Selasa, 17 Oktober 2017
Peringatan Wajib St Ignatius dari Anthiokia
Bacaan: Lukas 11:37-41
“Orang Farisi melihat hal itu dan ia heran, karena Yesus tidak mencuci tangan-Nya sebelum makan” (Luk 11:38)
Saudari/a ku ytk.,
TAK jarang dijumpai ada orang yang berdebat ramai mengenai tata gerak dalam liturgi. Di paroki A, kok umat malah duduk. Di paroki B umat kok malah berdiri. Saat maju ke altar petugas di paroki A membungkuk. Tapi di paroki B petugas maju ke altar malah jengkeng. Yang muncul kemudian orang bisa saling menyalahkan dan menghakimi terkait dengan hal lahiriah dalam liturgi tersebut
Unsur-unsur lahiriah dari praktek keagamaan kadang menjadi beban bagi umat, sehingga mereka menjadi tidak fokus pada hakekat atau jiwa agama yang benar. Yesus mengajarkan bahwa praktek keagamaan dalam dirinya bukanlah tujuan, karena praktek tersebut harus dikaitkan dengan cintakasih kepada Allah dan sesama. Allah menghendaki belas kasihan dalam tindakan konkrit.
Tidak jarang kata-kata dan perilaku Yesus menyebabkan perdebatan di mata kaum Yahudi yang ‘saleh’, antara lain karena Dia tidak mengikuti semua praktek keagamaan tradisional yang berlaku pada zaman itu. Misalnya, Yesus dan para murid-Nya tidak selalu melaksanakan upacara cuci tangan sebelum makan (Luk 11:38). Dengan mengabaikan praktek-praktek sedemikian, Yesus mencoba mengajar apa yang sebenarnya bersifat pokok dalam penghayatan iman-kepercayaan.
Yesus memiliki keprihatinan besar terhadap orang-orang miskin, para pendosa, orang-orang yang terbuang, para janda, orang-orang asing, dsb. Bagi Injil Lukas, pemberian derma atau sedekah merupakan bagian penting dari kehidupan Kristiani dan suatu pencerminan keadaan hati yang benar dari seseorang.
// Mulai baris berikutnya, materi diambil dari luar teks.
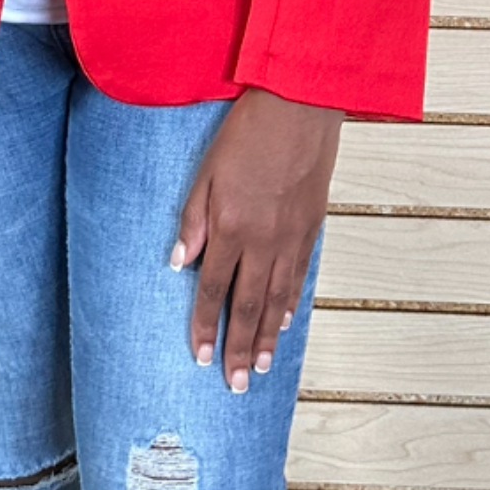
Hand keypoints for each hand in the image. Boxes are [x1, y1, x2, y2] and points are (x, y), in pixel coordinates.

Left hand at [175, 90, 342, 390]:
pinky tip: (283, 324)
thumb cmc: (247, 132)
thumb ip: (192, 221)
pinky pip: (298, 275)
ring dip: (266, 337)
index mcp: (230, 227)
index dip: (204, 326)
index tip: (199, 357)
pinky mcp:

Ditegaskan Yesus, “Berikanlah isinya sebagai sedekah dan sesungguhnya semuanya akan menjadi bersih bagimu.”
Hari ini Gereja merayakan Santo Ignasius dari Antiokia, seorang Uskup dan Martir. Dia murid Santo Yohanes Rasul. Ignasius adalah murid yang pandai, saleh dan bijaksana. Maka ia lalu diangkat menjadi Uskup Antiokia. Pada masa itu umat Kristen dikejar-kejar dan dianiaya oleh Kaisar Trajanus. Ignasius sendiri tidak luput dari pengejaran dan penganiayaan itu.
Biasanya kepada mereka ditawari dua kemungkinan: murtad atau mati. Kalau mereka murtad dan menyangkal imannya, mereka akan selamat. Kalau tidak, nyawanya akan melayang. Karena tidak mau menyangkal imannya, Ignasius ditangkap dan digiring masuk Colosseum gelanggang binatang buas. Di sana tubuhnya yang suci diterkam dan dicabik-cabik singa-singa lapar. Darahnya yang suci membasahi tanah gelanggang itu yang telah menampung ribuan liter darah para martir yang mati demi kesetiaannya kepada Kristus. Ignasius mati sebagai martir pada tahun 107.
Pertanyaan Refleksinya: Apa makna kemartiran bagi Anda pada zaman ini? Bersediakah Anda mengolah segi lahiriah dan batiniah dari imanmu secara seimbang? Selamat merenungkan.
Tanah liat untuk membuat bata
Gandum untuk membuat roti
Santo Ignasius menjadi teladan kita
Mengimani Yesus sampai mati.
Berkah Dalem dan Salam Teplok dari Roma.